--- Data extract Enclosed Below ---
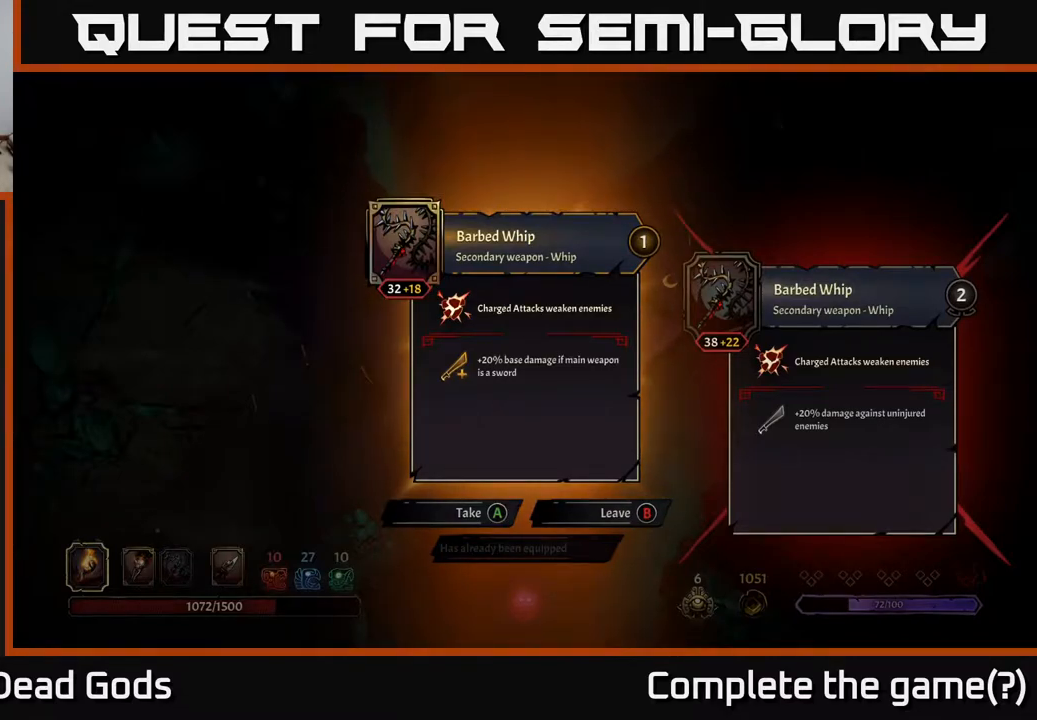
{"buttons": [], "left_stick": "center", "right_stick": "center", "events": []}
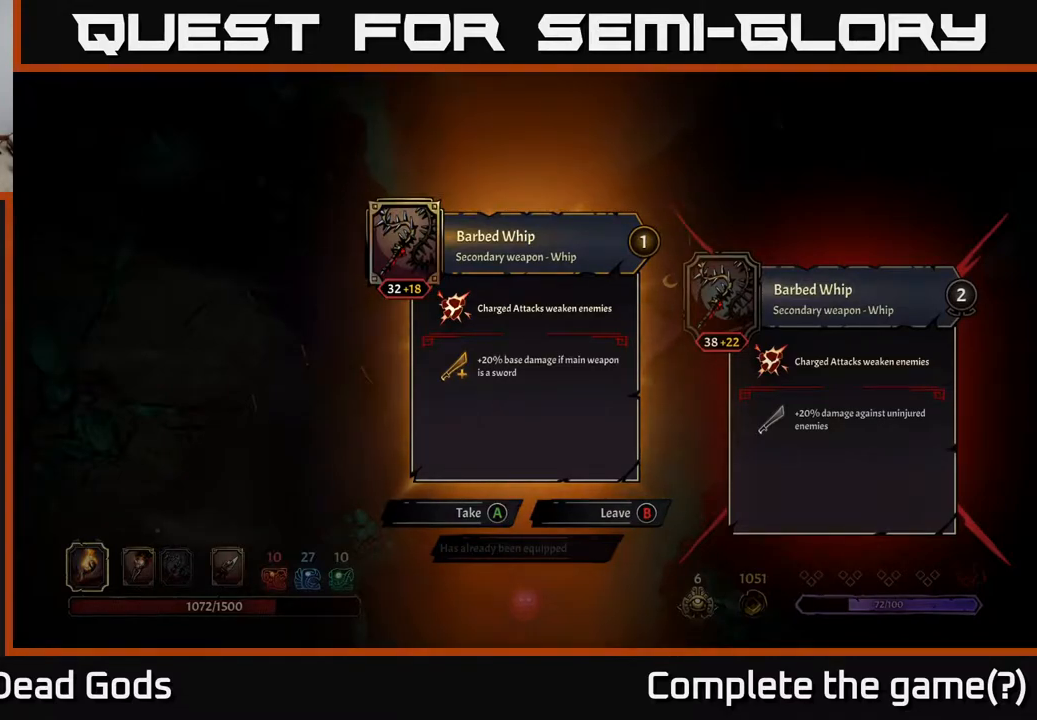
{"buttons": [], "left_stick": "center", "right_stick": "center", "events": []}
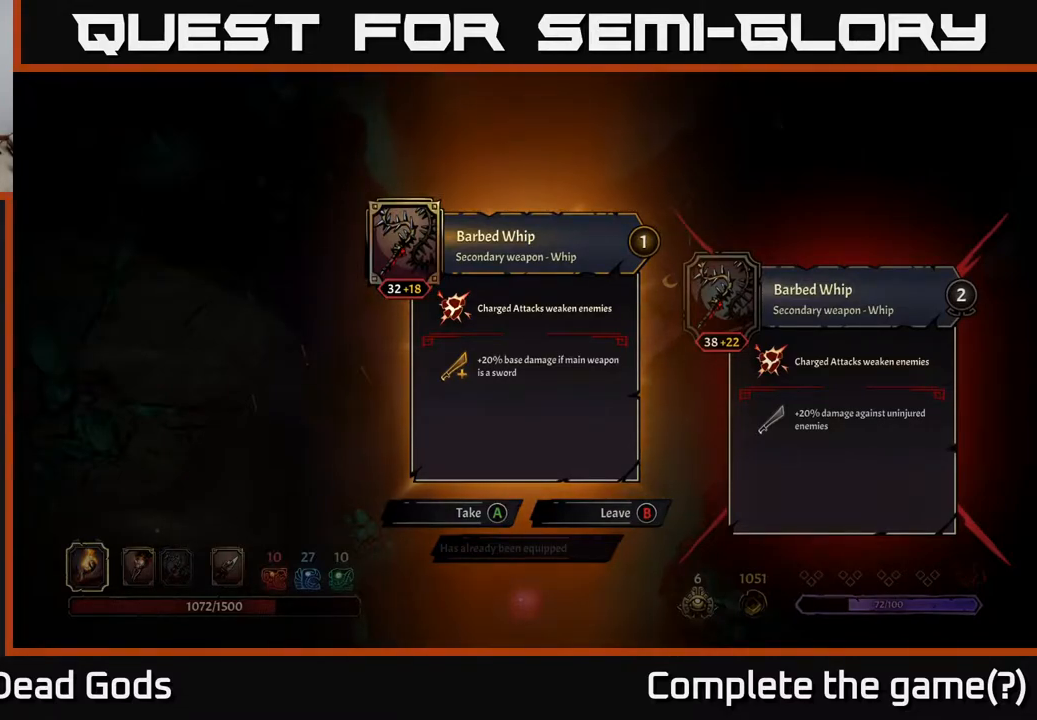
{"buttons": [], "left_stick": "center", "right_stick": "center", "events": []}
--- End of Enclosed Data extract ---
About this task: Copy the listing above in full and exactly, but omit each picture that it holds.

Finished exercise:
{"buttons": [], "left_stick": "center", "right_stick": "center", "events": []}
{"buttons": [], "left_stick": "center", "right_stick": "center", "events": []}
{"buttons": [], "left_stick": "center", "right_stick": "center", "events": []}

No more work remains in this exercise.